Task statement: Every entry below must be transcribed word for word, and the images must be left out.

Supplied information:
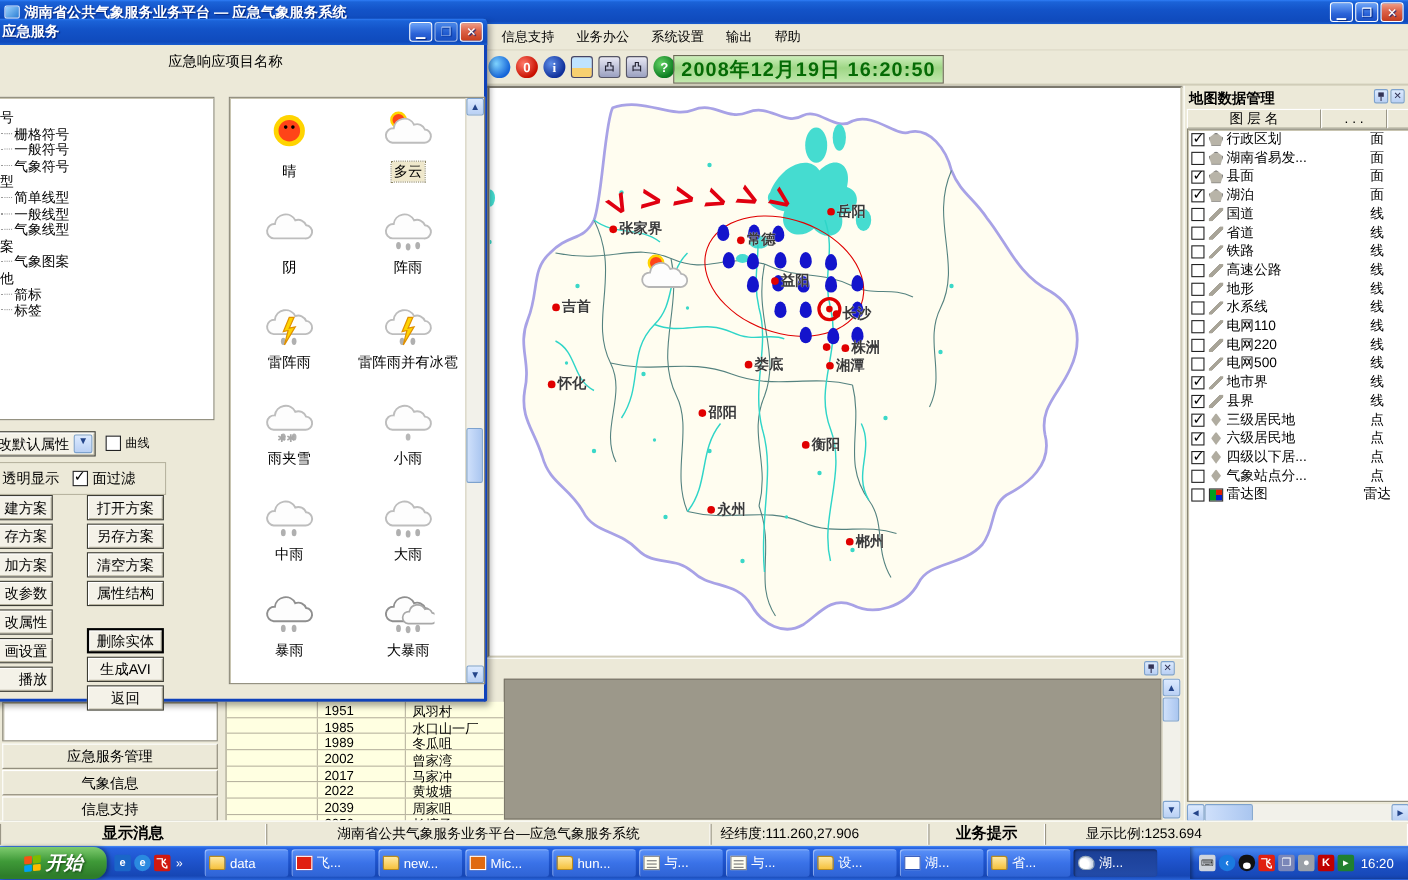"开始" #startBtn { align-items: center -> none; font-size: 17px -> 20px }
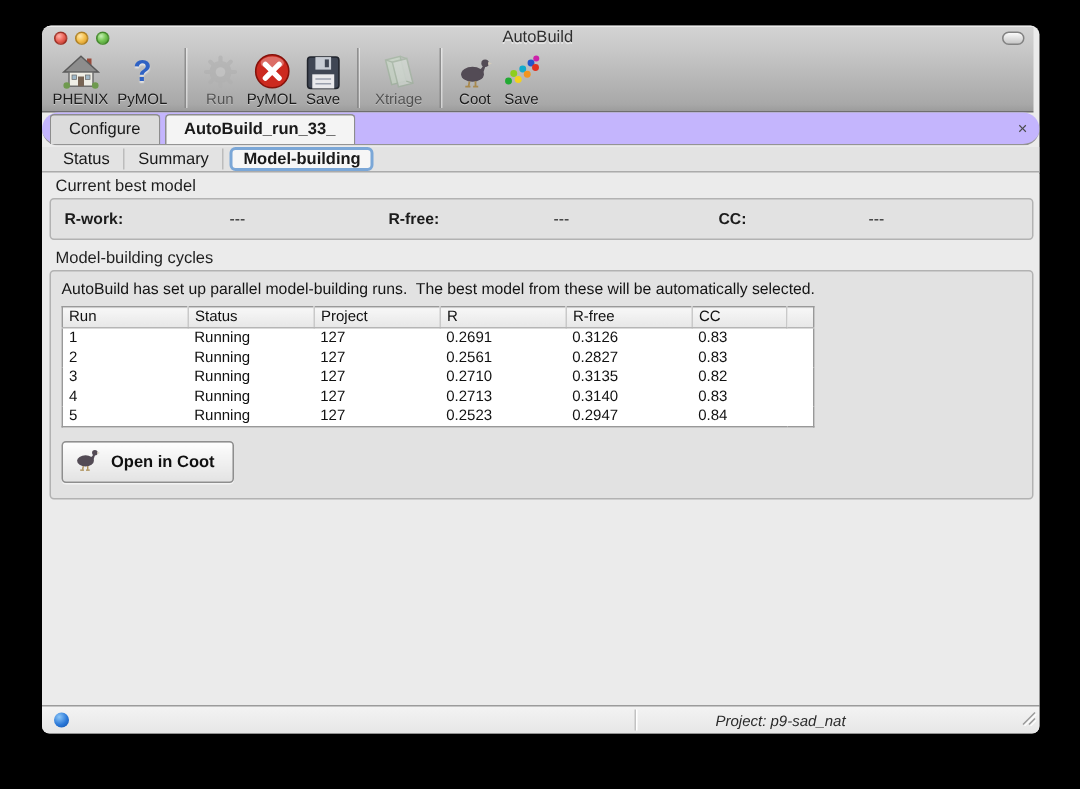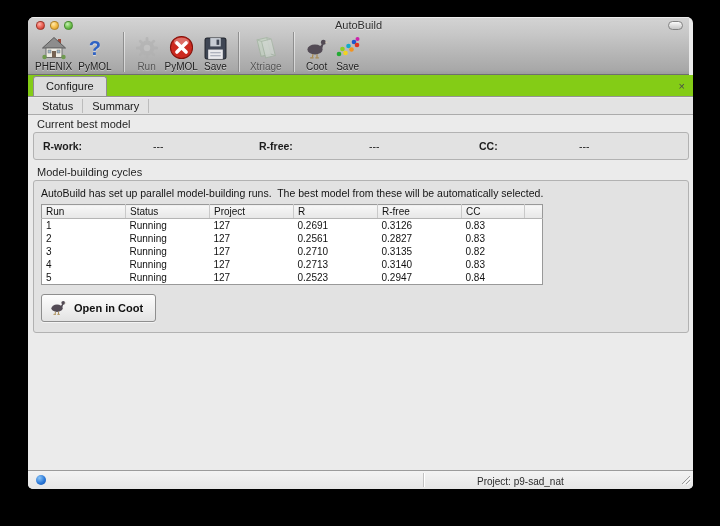"Configure" .tabrow1 { background: #84cc16 -> #c4b5fd; border-radius: none -> 11px }
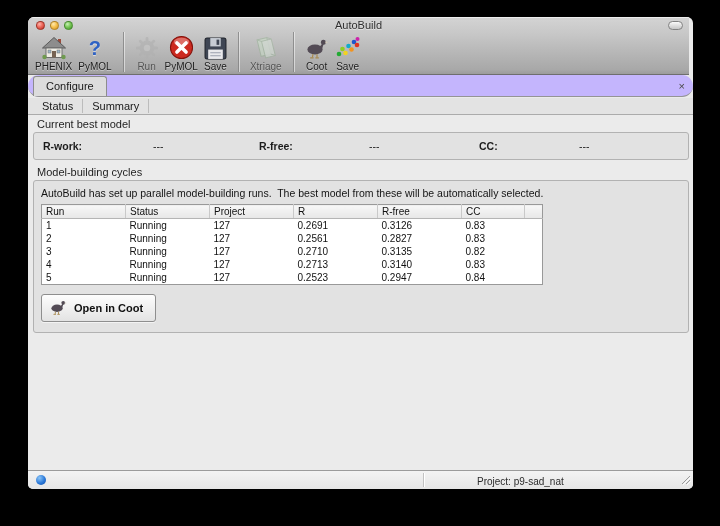"AutoBuild_run_33_" div.tab1 { html: none -> <div>AutoBuild_run_33_</div> }
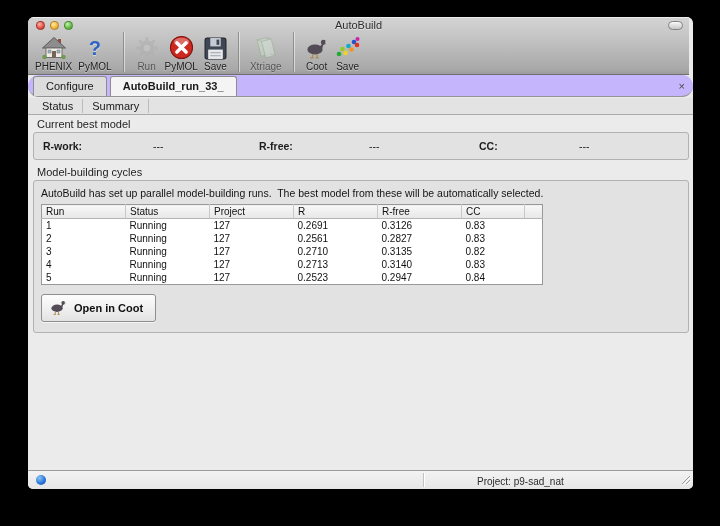"Model-building" div.tab2 { html: none -> <div>Model-building</div> }
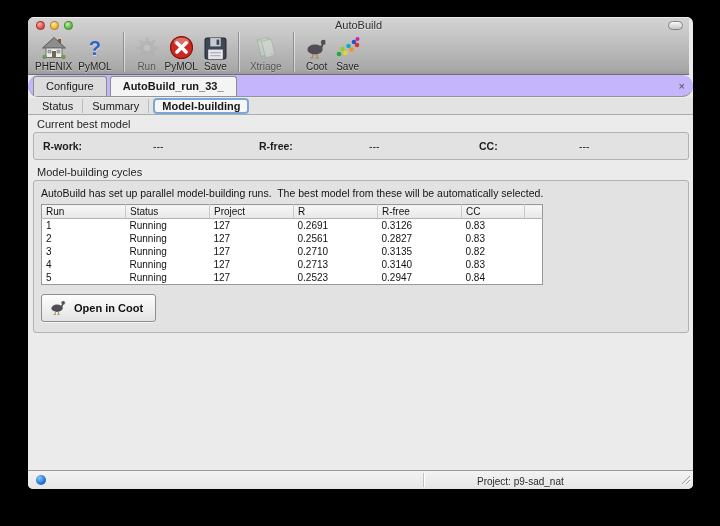"Project: p9-sad_nat" .project { font-style: none -> italic }
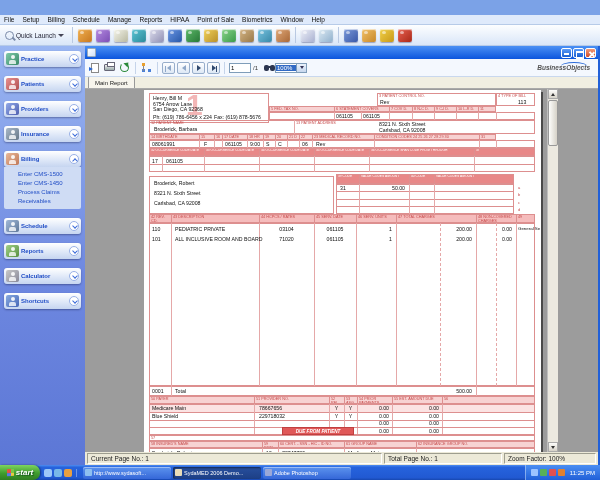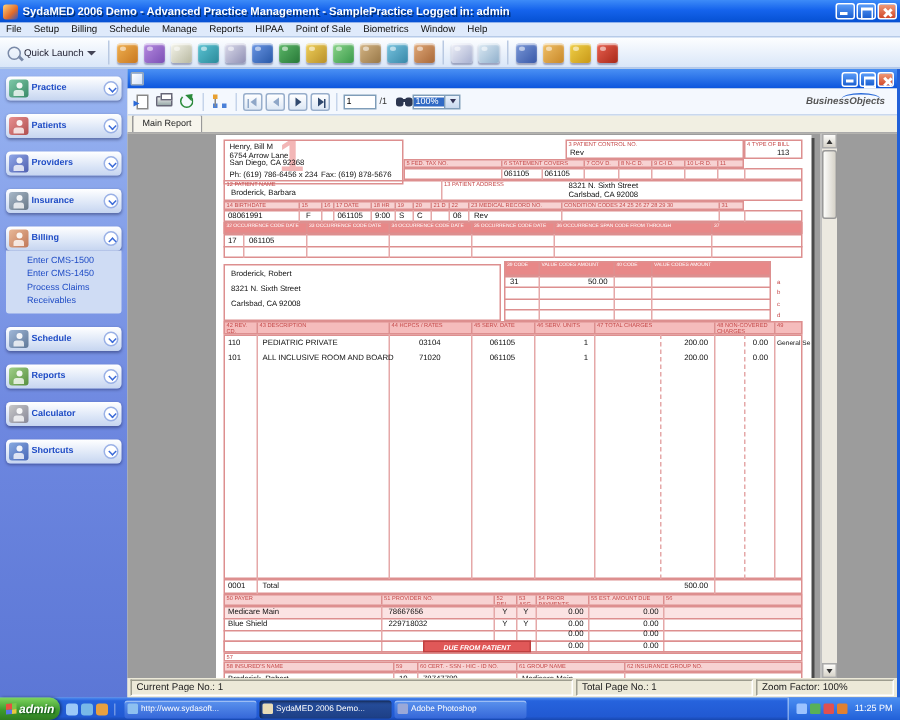"SydaMED 2006 Demo - Advanced" div.titlebar { html: <div> <div></div> <div>SydaMED 2006 Demo - Advanced Practice Management - SamplePractice Logged in: admin</div> <div></div> <div></div> <div></div> </div> -> none }
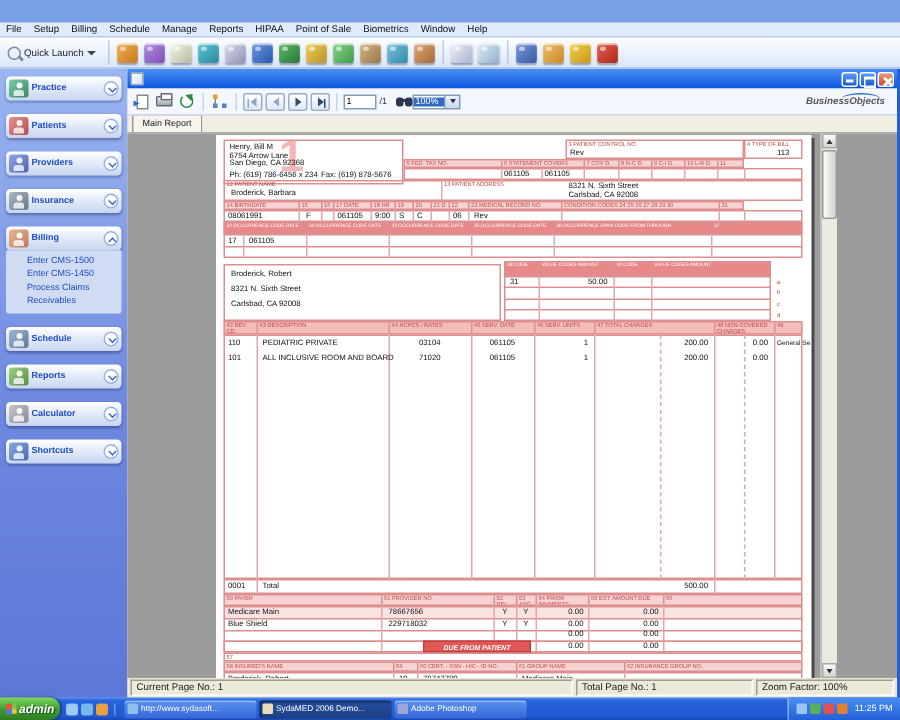"admin" span.start-label { text: admin -> start }
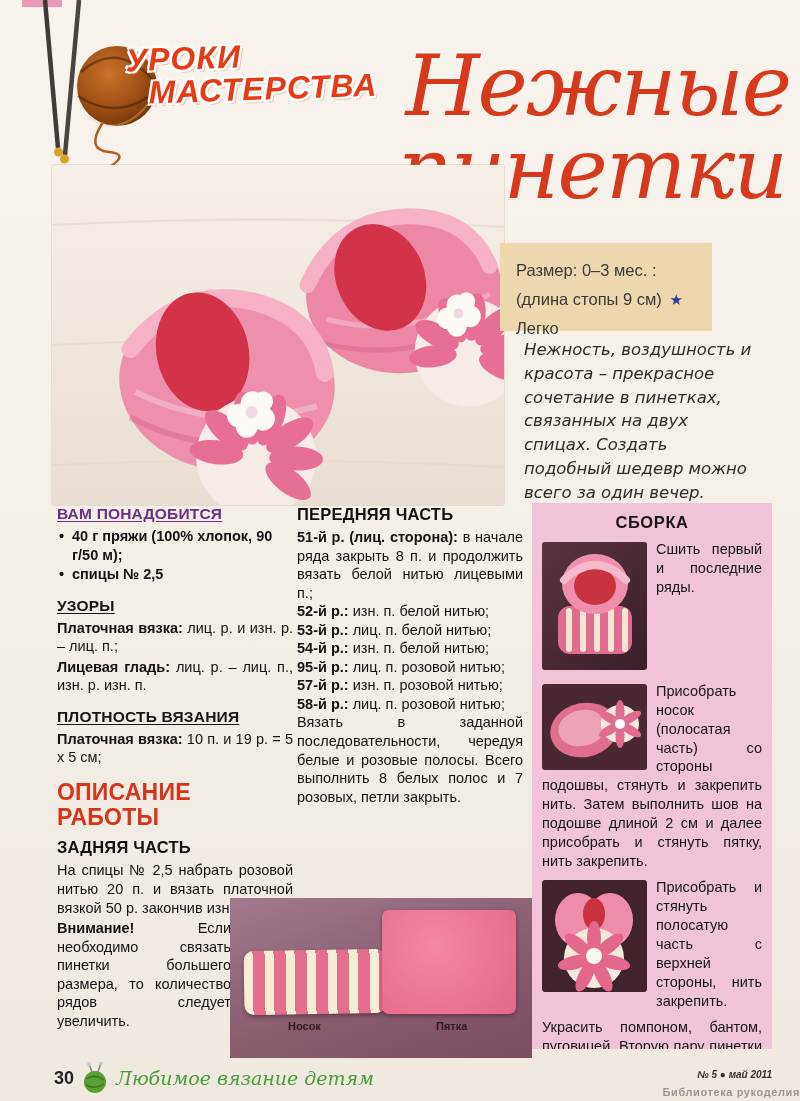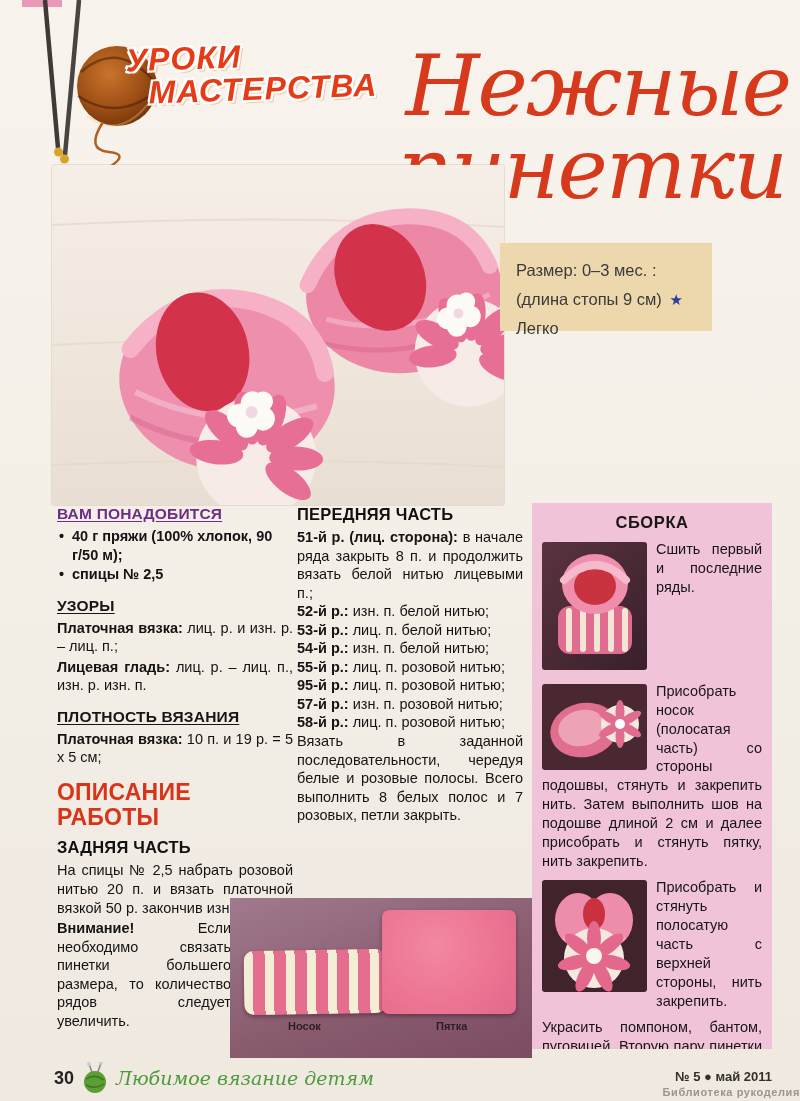"Нежность, воздушность и красота –" div.intro { html: none -> <div>Нежность, воздушность и красота – прекрасное сочетание в пинетках, связанных на двух спицах. Создать подобный шедевр можно всего за один вечер.</div> }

Answer box:
"开始" #startBtn { align-items: center -> none; font-size: 17px -> 20px }
"Configure" .tabrow1 { background: #84cc16 -> #c4b5fd; border-radius: none -> 11px }
"AutoBuild_run_33_" div.tab1 { html: none -> <div>AutoBuild_run_33_</div> }
"Model-building" div.tab2 { html: none -> <div>Model-building</div> }
"Project: p9-sad_nat" .project { font-style: none -> italic }
"SydaMED 2006 Demo - Advanced" div.titlebar { html: <div> <div></div> <div>SydaMED 2006 Demo - Advanced Practice Management - SamplePractice Logged in: admin</div> <div></div> <div></div> <div></div> </div> -> none }
"admin" span.start-label { text: admin -> start }
"Нежность, воздушность и красота –" div.intro { html: none -> <div>Нежность, воздушность и красота – прекрасное сочетание в пинетках, связанных на двух спицах. Создать подобный шедевр можно всего за один вечер.</div> }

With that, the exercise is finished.